*** Text passage ***
In her case, the judge extended the typical once or twice a year letterbox to three times a year, specifying that Hanna should also be allowed to send her children birthday and Christmas cards as well as receive photos from the adopters.

But making arrangements is one thing - maintaining them is something else altogether.

About a year after her children were gone, true to the "letterbox contact agreement", Hanna received the first of many letters. But rather than uplifting her, it pushed her into a "deeper depression".

"The letter was written as if it had been written by my children, saying 'Mummy and Daddy did this with us, we did that.' But my children were only two, it was clear they hadn't written it."

As time progressed, letters continued to arrive. But Hanna increasingly left them unread. "It was as if they were following a particular template - 'We went on holiday, we went horse-riding.' None of them told me anything I wanted to know, like how my children were developing or what their interests were," she says.

"In the end I'd take the photos out and not read the letters as it was too painful."

Hanna didn't write back, because her feeling of loss was too overwhelming. Then, four years after the adoption, when her life was getting back on track, she finally put pen to paper.

"I wrote and told them about my life: that I had a loving partner now, and that I was working. I told them about my job and where I lived, and how much I missed them, how hard losing them had been for me, and how I thought about them every single day and wished they were with me," Hanna says.

But some weeks later she received notification from her local authority that her letter had not been sent because some of its content was "inappropriate".

In the UK, the local authority's adoption agency acts as a middleman in the letterbox correspondence. This is partly so that names and addresses are not disclosed - but council officials also check what people write.

"Social Services told me I shouldn't say where I worked, that I shouldn't say, 'Wish you were with me.' Everything had to be positive. I phoned for help but they just kept sending me leaflets on how to write a letter that made no sense. So I gave up."
*** Material ***
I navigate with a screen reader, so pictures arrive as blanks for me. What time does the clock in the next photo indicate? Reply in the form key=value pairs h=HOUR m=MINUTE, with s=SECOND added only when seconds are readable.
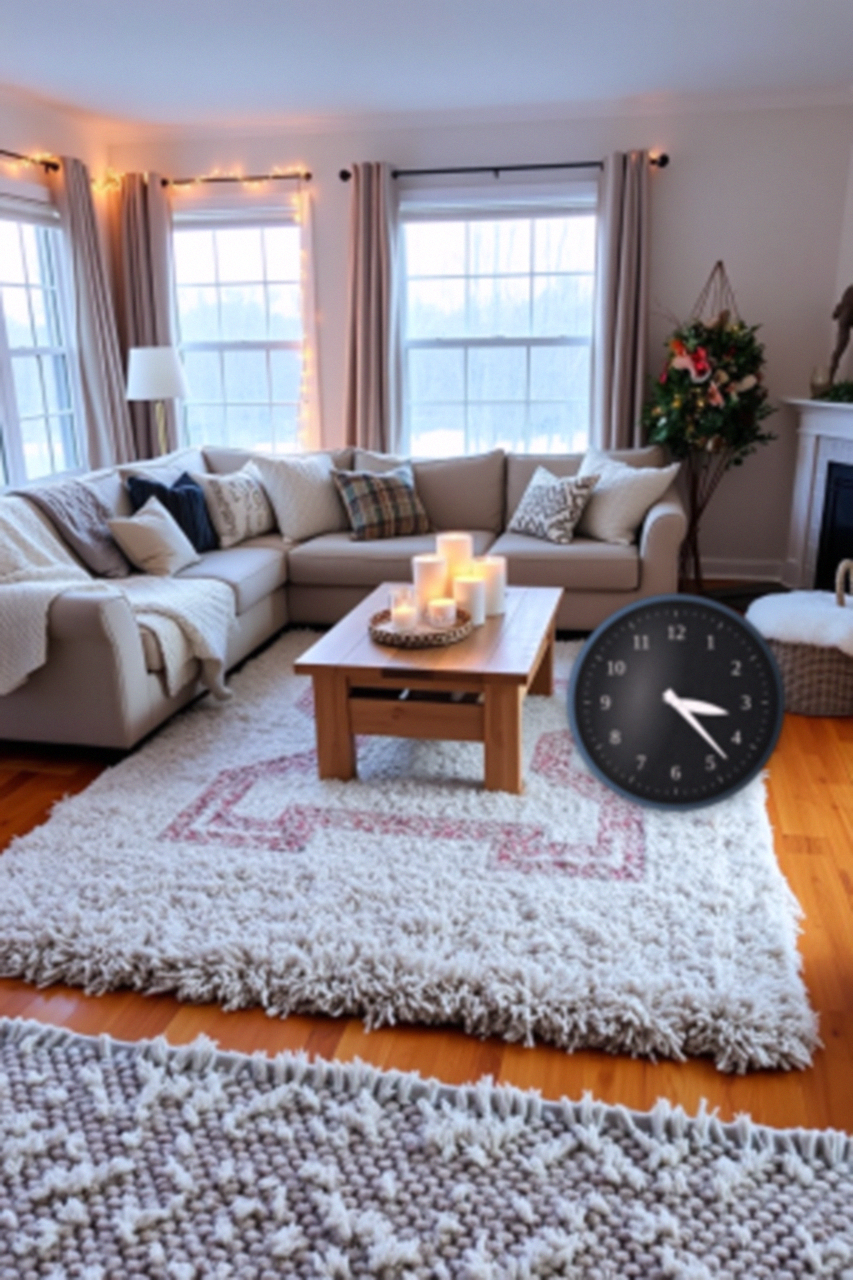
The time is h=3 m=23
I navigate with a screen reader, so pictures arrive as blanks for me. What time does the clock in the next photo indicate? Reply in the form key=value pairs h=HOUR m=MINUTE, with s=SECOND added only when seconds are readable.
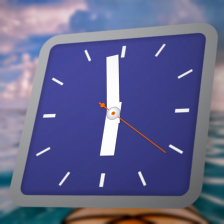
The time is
***
• _Task set_:
a – In the passage about Hanna's letterbox contact, how many times a year did the judge set the letterbox at?
b – Print the passage about Hanna's letterbox contact from "In the UK, the" to "what people write.".
c – Write the next part of the passage about Hanna's letterbox contact, picking up after its final sentence.
The lines above aren't needed for anything here.

• _Exercise answers_:
a – Three times a year.

b –
In the UK, the local authority's adoption agency acts as a middleman in the letterbox correspondence. This is partly so that names and addresses are not disclosed - but council officials also check what people write.

c –
After a while, letters stopped arriving from the children too.

Helping birth mothers write these letters was Mike Hancock's job for 10 years. He works for the PAC Family First Service, which local authorities may contract to help them fulfil their statutory duty to support the birth parents of adopted children.

"We have to think about who's receiving the letter, whether the local authority will send it on, and whether the adopters will show the children," he says.

"You're not encouraged to be emotional in these letters. If the birth parent is very upset and misses the child they can't put it in, as it will upset the kids."

The first letter is the hardest, he says.

"Sometimes the parents are so cross, hurt and distressed that they don't want to write. Many of the mothers are like rabbits in the headlights. They're traumatised by their own experiences and the adoption. They've lost their kids and are grieving. Often they'll have problems with literacy."

Birth parents and adoptive families both have the right to ask for support with letter-writing, but the quality and provision is patchy, says Anna Gupta, professor of social work at Royal Holloway University. Some local authorities will have designated letterbox co-ordinators who support and facilitate contact, others will contract the service out, while others may have nothing at all.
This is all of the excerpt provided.